*PASSAGE*
* * * *

Histogram of cell cycle arrest and cell apoptosis. Histogram showing the percentages of cells at various phases of cell cycle. p3b/EGFP-N1 positive cells were showed with grey columns, and p3b/EGFP-N1 negative cells were showed with crisscross. Data were means of three independent experiment ± s.d. (bars).
Next, using similar method, we investigated the effects of p3b/EGFP-N1 on cell cycles in 293 and Vero cells. In these cells, the p3b/EGFP-N1 positive cells were arrested at G0/G1 phase compared with negative ones after transfection (55.25% vs. 37.17% in 293 cells and 82.27% vs. 56.00% in Vero cells at 48 h), but the percentages of sub-G1 phase in positive and negative cells were all too low and comparable. These data indicated that the role of 3b protein in inducing cell cycle G0/G1 phase arrest was a conserved character, but the apoptosis induction of 3b protein might be a cell type specific.
In order to further confirm the function of 3b protein in inducing cell apoptosis, a more definitive study using double cell labeling with Annexin V-PE and 7-AAD was performed. COS-7 cells were transiently transfected with pEGFP-N1 and p3b/EGFP-N1 separately. At 48 h after transfection, apoptosis analysis was carried out. As shown in figure 3, the different populations in EGFP positive and negative cells were measured by flow cytometry. It was revealed that the percentages in apoptosis and necrosis were both lower and comparable in the positive and negative pEGFP-N1 transfected cells (Figure 3b). However, for p3b/EGFP-N1 transfected cells, the apoptosis cells in the positive cells increased over 4-fold compared with that in the negative ones (Figure 3a). These data further demonstrated that over-expression of 3b protein could induce cell apoptosis.

* * * *

*DATASET EXTRACT*
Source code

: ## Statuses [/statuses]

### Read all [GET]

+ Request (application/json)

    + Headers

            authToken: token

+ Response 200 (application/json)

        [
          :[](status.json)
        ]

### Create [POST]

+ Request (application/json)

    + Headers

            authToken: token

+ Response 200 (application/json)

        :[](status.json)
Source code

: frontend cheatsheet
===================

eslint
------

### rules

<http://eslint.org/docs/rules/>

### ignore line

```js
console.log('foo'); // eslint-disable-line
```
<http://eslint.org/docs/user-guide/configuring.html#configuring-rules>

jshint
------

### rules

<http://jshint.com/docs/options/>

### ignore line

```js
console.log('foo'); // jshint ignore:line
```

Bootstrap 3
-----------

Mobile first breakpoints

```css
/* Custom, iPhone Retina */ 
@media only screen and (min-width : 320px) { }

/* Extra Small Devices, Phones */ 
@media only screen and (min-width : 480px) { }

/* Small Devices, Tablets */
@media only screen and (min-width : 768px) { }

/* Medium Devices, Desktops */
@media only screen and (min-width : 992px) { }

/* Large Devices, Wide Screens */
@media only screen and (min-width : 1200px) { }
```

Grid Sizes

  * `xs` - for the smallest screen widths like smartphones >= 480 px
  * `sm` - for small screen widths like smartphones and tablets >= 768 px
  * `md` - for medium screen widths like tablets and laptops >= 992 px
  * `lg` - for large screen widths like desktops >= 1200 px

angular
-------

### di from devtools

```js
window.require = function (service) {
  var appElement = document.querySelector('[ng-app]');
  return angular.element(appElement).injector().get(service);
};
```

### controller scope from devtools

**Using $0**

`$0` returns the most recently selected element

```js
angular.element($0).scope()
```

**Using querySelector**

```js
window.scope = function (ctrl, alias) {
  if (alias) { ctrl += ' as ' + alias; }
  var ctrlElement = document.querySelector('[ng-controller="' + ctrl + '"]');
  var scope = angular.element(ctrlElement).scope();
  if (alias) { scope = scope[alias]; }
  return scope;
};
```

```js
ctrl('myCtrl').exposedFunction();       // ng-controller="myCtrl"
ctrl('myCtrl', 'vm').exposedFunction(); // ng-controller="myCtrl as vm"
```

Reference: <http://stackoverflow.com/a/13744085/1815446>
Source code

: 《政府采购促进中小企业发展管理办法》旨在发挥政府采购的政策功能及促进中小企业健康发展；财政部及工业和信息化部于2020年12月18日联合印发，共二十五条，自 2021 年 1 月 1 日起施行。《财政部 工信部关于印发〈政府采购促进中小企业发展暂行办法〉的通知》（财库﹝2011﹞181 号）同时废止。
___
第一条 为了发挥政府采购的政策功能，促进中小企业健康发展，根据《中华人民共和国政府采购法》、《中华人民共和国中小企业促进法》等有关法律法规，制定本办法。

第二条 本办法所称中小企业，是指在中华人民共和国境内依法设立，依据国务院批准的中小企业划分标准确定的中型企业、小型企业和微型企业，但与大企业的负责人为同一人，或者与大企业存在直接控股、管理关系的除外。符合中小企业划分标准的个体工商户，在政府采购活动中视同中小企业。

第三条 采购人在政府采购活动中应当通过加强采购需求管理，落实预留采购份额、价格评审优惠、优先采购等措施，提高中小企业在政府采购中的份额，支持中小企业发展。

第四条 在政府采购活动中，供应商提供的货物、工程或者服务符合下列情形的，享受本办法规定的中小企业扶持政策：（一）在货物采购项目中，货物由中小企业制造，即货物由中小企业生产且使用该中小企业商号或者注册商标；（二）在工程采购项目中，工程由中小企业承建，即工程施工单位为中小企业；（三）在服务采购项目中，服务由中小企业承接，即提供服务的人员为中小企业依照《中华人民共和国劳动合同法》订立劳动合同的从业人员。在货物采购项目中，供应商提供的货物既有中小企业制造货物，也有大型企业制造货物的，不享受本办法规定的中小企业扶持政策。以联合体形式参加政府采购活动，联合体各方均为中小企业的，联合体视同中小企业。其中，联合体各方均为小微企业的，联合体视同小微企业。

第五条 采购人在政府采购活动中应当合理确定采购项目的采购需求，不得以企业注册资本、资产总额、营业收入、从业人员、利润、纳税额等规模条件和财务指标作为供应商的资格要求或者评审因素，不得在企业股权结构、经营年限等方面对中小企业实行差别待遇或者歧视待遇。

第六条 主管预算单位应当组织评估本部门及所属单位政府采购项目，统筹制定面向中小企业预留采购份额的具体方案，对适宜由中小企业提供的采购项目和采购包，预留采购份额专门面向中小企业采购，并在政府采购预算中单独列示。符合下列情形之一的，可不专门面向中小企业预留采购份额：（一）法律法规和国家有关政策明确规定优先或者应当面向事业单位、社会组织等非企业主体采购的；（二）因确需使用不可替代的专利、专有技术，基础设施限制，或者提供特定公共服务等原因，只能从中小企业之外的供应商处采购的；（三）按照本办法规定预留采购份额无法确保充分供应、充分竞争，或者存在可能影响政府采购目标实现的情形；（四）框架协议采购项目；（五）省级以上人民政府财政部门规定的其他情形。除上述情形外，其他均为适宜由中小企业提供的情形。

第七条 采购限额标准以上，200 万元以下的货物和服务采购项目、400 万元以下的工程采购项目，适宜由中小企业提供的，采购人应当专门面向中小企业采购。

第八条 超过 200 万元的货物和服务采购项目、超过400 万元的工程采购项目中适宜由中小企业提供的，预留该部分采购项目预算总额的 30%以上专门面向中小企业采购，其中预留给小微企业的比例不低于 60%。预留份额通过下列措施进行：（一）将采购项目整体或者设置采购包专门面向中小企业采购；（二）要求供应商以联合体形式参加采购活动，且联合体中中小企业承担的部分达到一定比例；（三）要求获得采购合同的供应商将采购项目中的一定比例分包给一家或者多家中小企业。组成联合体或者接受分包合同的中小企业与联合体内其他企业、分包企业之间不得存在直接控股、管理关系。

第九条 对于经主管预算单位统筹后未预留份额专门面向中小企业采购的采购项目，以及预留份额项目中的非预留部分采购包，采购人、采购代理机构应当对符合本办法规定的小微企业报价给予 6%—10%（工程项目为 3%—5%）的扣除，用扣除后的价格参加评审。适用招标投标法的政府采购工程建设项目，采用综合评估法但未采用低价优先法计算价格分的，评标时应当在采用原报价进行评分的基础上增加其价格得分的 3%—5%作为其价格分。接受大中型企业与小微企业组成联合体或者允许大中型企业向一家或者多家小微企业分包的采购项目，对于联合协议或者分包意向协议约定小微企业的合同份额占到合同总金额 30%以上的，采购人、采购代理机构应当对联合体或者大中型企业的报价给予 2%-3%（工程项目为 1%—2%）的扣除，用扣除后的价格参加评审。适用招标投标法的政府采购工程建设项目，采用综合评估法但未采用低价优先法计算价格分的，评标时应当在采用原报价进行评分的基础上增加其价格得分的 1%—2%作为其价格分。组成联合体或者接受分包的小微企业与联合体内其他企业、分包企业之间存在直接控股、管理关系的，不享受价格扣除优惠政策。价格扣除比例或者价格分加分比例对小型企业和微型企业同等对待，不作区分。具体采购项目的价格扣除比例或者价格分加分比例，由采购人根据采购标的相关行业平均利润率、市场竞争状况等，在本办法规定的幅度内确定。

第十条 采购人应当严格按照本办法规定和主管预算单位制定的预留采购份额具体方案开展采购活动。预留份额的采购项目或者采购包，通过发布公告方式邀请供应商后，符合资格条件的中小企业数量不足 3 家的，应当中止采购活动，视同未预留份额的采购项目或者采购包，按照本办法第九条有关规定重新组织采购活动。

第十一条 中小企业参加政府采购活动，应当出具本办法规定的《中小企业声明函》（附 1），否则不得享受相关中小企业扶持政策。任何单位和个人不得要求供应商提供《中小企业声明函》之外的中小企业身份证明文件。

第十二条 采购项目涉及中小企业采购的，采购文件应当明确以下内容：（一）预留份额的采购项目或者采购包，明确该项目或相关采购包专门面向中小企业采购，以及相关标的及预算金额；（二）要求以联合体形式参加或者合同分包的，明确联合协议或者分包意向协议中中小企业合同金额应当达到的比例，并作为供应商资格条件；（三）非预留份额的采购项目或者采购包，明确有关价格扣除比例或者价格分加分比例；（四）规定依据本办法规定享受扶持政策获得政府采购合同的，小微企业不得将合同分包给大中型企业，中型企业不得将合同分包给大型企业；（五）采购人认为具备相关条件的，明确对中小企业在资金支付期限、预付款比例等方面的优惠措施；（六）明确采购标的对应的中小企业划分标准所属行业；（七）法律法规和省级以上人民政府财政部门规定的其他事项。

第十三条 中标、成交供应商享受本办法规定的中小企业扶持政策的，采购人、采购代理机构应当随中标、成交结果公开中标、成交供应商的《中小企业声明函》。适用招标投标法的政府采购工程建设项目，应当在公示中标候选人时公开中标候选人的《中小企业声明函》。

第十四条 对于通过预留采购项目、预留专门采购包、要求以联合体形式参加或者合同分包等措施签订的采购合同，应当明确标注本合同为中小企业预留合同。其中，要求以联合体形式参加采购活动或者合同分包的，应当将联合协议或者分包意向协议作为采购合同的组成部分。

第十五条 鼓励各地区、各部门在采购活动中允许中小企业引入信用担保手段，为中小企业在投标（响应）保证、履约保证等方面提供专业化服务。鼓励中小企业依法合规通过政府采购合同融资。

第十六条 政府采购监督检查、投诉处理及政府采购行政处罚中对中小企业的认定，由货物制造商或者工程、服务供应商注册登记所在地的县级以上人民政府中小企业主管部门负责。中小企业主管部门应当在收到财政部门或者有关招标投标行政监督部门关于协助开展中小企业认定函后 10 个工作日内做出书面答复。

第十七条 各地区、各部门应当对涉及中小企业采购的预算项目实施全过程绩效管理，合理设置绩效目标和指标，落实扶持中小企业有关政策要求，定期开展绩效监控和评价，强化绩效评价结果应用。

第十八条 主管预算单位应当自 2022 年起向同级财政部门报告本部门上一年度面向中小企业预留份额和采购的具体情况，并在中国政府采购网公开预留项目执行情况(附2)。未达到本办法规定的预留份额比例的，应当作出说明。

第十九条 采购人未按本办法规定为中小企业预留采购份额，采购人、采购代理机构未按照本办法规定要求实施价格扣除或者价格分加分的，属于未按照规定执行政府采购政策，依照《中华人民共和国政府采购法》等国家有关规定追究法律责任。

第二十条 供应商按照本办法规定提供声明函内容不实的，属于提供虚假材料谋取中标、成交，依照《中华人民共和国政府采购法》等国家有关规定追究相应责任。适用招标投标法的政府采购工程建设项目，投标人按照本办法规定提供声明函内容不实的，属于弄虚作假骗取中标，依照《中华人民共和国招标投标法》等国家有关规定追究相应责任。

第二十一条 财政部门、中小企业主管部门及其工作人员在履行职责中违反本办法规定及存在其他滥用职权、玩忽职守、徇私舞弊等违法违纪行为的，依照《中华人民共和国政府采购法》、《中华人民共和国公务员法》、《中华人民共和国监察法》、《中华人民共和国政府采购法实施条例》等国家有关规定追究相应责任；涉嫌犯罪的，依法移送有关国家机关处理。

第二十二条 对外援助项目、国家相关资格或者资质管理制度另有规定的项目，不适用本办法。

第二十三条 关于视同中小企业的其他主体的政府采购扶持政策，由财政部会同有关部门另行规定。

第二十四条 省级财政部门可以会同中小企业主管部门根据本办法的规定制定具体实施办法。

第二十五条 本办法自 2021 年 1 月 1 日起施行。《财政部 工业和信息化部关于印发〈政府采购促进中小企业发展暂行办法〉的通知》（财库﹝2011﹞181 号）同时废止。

* * * *

Write out everything in the passage on the 3b protein from "In order to" down to "induce cell apoptosis.".

In order to further confirm the function of 3b protein in inducing cell apoptosis, a more definitive study using double cell labeling with Annexin V-PE and 7-AAD was performed. COS-7 cells were transiently transfected with pEGFP-N1 and p3b/EGFP-N1 separately. At 48 h after transfection, apoptosis analysis was carried out. As shown in figure 3, the different populations in EGFP positive and negative cells were measured by flow cytometry. It was revealed that the percentages in apoptosis and necrosis were both lower and comparable in the positive and negative pEGFP-N1 transfected cells (Figure 3b). However, for p3b/EGFP-N1 transfected cells, the apoptosis cells in the positive cells increased over 4-fold compared with that in the negative ones (Figure 3a). These data further demonstrated that over-expression of 3b protein could induce cell apoptosis.